2 Comme le dit R. Thiel, le « démon » prend ici la forme abrupte d’un personnage qui l’« incarne », avec tous les écarts (et pertes de sens) qu’introduit le passage d’une entité mythique à un individu développant sa propre argumentation. Thiel a par ailleurs raison de rappeler qu’Égisthe, dans ce monologue, ne mentionne jamais Clytemnestre (Chor und tragische Handlung, p. 415). Il est en dehors du drame qui vient de se jouer, parlant depuis un autre lieu (U. Albini parle de la voix « pseudo-divine » du personnage, qui apparaît comme un deus ex machina, « Egisto nel finale dell’ ‘Agamennone’ », dans : G. Schmidt [éd.], Aischylos und Pindar, Berlin, 1981, p. 217-219).
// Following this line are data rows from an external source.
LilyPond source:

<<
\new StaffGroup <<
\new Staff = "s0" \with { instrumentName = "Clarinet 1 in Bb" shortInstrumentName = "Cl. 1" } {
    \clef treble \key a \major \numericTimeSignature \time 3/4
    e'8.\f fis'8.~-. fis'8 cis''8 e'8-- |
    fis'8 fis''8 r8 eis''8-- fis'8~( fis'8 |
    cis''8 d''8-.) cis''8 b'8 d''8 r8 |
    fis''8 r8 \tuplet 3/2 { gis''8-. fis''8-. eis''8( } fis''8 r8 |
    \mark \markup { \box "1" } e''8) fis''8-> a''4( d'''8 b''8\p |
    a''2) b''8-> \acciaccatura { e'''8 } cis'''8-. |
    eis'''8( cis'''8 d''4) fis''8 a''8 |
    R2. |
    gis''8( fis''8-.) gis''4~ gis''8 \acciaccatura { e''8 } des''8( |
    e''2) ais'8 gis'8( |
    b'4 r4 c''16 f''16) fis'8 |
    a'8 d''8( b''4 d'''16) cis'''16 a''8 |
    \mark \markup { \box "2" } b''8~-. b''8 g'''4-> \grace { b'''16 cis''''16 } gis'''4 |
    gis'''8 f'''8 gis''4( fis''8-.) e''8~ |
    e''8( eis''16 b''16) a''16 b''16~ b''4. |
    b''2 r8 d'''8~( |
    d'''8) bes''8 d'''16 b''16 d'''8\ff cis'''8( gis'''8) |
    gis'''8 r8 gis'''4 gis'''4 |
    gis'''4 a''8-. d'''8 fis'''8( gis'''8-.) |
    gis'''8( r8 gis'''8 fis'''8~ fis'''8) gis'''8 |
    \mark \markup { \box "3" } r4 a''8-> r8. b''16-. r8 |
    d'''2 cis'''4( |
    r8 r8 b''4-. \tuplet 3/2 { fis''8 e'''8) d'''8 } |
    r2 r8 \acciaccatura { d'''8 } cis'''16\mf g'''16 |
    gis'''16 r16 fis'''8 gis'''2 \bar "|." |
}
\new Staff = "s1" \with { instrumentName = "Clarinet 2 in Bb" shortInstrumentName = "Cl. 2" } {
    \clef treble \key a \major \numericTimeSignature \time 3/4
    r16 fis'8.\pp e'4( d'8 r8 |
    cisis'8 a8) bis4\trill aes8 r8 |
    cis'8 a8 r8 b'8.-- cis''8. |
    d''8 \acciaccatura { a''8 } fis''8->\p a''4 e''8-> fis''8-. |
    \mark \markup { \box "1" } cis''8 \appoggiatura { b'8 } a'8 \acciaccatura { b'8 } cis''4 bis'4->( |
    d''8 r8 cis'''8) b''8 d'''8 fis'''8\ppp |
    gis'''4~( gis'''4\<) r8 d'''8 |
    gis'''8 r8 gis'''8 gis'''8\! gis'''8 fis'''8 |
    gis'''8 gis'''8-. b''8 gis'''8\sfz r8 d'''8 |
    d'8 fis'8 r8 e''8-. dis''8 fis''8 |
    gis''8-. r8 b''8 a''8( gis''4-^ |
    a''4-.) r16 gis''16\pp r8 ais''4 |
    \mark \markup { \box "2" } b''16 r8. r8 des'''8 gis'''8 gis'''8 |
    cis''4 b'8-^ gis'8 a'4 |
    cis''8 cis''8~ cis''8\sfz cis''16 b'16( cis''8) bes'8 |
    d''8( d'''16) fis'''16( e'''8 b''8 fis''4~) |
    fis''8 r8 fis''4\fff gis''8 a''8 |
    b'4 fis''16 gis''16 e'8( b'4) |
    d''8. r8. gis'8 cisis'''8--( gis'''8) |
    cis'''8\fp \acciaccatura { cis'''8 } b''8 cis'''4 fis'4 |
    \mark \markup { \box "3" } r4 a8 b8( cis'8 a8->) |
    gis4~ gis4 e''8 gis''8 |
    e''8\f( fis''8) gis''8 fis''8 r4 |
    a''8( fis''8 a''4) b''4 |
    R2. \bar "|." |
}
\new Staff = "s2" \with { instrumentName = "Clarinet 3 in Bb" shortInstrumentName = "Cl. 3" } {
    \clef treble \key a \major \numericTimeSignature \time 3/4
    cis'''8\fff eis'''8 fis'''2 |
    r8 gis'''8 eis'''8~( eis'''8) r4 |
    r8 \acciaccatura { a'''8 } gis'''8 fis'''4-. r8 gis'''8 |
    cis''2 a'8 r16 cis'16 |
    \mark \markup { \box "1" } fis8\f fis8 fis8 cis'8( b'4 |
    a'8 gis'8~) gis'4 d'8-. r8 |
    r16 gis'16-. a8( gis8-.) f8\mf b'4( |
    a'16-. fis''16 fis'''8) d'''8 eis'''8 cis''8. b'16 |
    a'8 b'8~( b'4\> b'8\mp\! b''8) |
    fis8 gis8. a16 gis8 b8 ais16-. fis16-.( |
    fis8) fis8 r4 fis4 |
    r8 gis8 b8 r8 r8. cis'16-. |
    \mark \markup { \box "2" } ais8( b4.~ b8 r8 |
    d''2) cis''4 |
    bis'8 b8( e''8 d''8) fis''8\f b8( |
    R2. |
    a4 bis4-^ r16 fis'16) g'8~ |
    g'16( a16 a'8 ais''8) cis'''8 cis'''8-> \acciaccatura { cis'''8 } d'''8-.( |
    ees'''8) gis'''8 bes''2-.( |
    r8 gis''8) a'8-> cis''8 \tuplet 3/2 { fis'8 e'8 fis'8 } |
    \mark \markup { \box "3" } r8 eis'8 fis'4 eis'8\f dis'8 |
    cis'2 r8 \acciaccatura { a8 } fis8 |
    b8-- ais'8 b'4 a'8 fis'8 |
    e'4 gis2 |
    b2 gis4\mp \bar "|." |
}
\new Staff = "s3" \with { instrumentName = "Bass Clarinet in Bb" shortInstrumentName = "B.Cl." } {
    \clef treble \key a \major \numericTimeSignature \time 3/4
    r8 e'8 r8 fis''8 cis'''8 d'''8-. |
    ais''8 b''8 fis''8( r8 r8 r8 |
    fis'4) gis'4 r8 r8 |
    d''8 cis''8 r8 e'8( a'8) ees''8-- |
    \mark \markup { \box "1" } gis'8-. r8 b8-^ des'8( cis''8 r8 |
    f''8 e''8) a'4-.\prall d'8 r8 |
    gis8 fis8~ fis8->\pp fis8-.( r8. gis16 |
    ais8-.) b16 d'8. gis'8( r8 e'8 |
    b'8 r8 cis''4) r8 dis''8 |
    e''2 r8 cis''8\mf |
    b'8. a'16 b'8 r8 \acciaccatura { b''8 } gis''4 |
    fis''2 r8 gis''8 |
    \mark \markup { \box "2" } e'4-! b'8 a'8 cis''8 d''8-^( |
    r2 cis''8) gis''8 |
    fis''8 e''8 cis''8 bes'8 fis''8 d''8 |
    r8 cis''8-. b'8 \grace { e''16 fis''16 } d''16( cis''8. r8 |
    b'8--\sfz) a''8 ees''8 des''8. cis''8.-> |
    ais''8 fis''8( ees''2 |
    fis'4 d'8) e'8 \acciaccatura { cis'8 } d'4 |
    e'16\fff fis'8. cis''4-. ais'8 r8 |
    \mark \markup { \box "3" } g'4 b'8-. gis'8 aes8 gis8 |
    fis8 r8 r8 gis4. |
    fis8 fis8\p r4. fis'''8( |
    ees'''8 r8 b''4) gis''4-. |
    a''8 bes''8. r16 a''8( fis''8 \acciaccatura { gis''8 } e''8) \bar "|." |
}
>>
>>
3 Sophocle, dans l’Électre, jouera sur cette différence pour sa « version » de la mort d’Égisthe, qu’Oreste tirera dans le palais, afin qu’aucun langage public n’accompagne son exécution.
4 Comme le changement abrupt de sujet en 1597 et en 1606, voir ad loc.
5 S. Goldhill (Language, Sexuality, Narrative, p. 98) insiste à juste titre sur l’inaptitude d’Égisthe face au langage (mais il faudrait distinguer ses performances dans les deux formes opposées de discours que sont le monologue – où Égisthe, fort du droit réalisé, sait se faire narrateur épique – et le dialogue, qui suppose une action langagière tournée vers l’avenir ; cette dimension échappe fonctionnellement à Égisthe comme vengeur et le condamne à la tyrannie). Il relie cette faiblesse à un manque d’identité sexuelle (« Femme ! » lui est adressé comme injure en 1625). Mais chez Clytemnestre la même absence d’identité (v. 10), également rejetée par la communauté, s’accompagne d’une virtuosité rhétorique qui rend inopérants les refus de son auditoire.
6 Sur le type théâtral du tyran, voir D. Lanza, Il tiranno e il suo pubblico, Turin, 1977 (trad. fr. par J. Routier-Pucci, sous le titre Le Tyran et son public, Paris, 1997).